Authored by Jessie Zhang via The Epoch Times (emphasis ours),

The U.S. pharmaceutical giant Moderna has finalised arrangements with the Australian and Victorian governments to build the world’s first mRNA production facility located on a university campus.

An aerial view of Monash University in Melbourne, Australia on Oct. 21, 2002. (Getty Images)

The construction at Melbourne’s Monash University is expected to commence at the end of 2022, with production anticipated to begin by the end of 2024.

The company said that the facility is expected to produce up to 100 million mRNA respiratory vaccine doses annually, targeting respiratory viruses, including COVID-19, seasonal influenza, respiratory syncytial virus, “and other potential respiratory viruses, pending licensure.”

Moderna CEO Stephane Bancel speaks at the World Economic Forum annual meeting in Davos on May 23, 2022. (Fabrice Coffrini/Getty Images)

“We look forward to being a part of the Monash Clayton precinct and contributing to the R&D ecosystem in Melbourne and across Australia,” Moderna General Manager Michael Azrak said in a statement on Aug. 15.

The prime minister of Australia and the premier of Victoria said that the plan for the ten-year partnership to create a “homegrown” mRNA ecosystem has been completed.

It is designed to reduce Australia’s dependence on imported mRNA vaccines, vulnerability to supply disruptions, and delays, according to the Australian ministers.

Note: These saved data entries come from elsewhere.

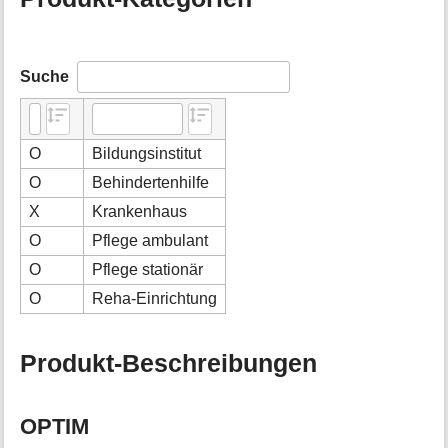
Suche
O
Bildungsinstitut
O
Behindertenhilfe
X
Krankenhaus
O
Pflege ambulant
O
Pflege stationär
O
Reha-Einrichtung
Produkt-Beschreibungen
OPTIM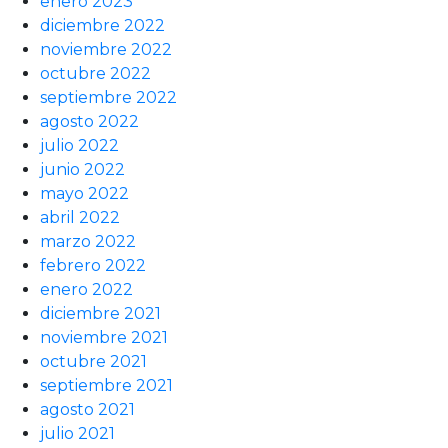
enero 2023
diciembre 2022
noviembre 2022
octubre 2022
septiembre 2022
agosto 2022
julio 2022
junio 2022
mayo 2022
abril 2022
marzo 2022
febrero 2022
enero 2022
diciembre 2021
noviembre 2021
octubre 2021
septiembre 2021
agosto 2021
julio 2021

Premier of Victoria Daniel Andrews said that this agreement means that Australia will be home to Moderna’s only mRNA manufacturing centre in the Southern Hemisphere.

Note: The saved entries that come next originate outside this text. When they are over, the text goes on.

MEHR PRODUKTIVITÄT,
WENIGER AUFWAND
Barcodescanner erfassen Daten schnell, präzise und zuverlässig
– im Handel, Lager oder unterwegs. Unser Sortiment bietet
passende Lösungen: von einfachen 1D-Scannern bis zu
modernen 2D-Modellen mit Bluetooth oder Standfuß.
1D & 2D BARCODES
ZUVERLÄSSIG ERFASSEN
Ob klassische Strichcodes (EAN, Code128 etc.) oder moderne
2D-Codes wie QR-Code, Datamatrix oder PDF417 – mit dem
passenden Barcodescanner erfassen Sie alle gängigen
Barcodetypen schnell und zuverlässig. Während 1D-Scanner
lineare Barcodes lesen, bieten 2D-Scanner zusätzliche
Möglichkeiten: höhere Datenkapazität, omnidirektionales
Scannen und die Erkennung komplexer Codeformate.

“We’re not wasting a second in making sure we have access to the vaccines we need to keep Victorians safe,” Andrews said.

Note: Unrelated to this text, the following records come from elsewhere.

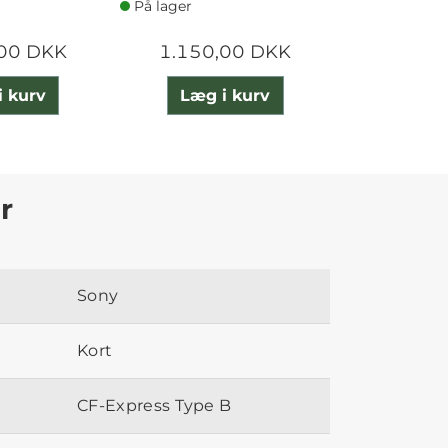
På lager
På lager
,00 DKK
1.150,00 DKK
3.000
i kurv
Læg i kurv
Læg 
r
Sony
Kort
CF-Express Type B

Vaccine Development Rushed

However, a professor of medicine at Australia’s Flinders University has said that, in his opinion, the mRNA development was rushed, and that this may have contributed to issues with adverse reactions.

“I think there was early leadership by Oxford University [AstraZeneca] with the adenovirus viral vector being put into human trials very quickly, you saw that similarly with Moderna and its mRNA approach,” Nikolai Petrovsky told The Epoch Times previously.

“This created a ‘follow the leader’-type mentality with (manufacturers) Sputnik and Johnson and Johnson copying the Oxford approach and Pfizer following Moderna with the mRNA approach.”

Last year, the Victorian government made a significant $50 million (US$35 million) investment to establish “mRNA Victoria,” an initiative responsible for leading the mRNA vaccine industry for future generations.

As part of this initiative, they granted Monash University $5.4 million to create the mRNA production facility on its campus.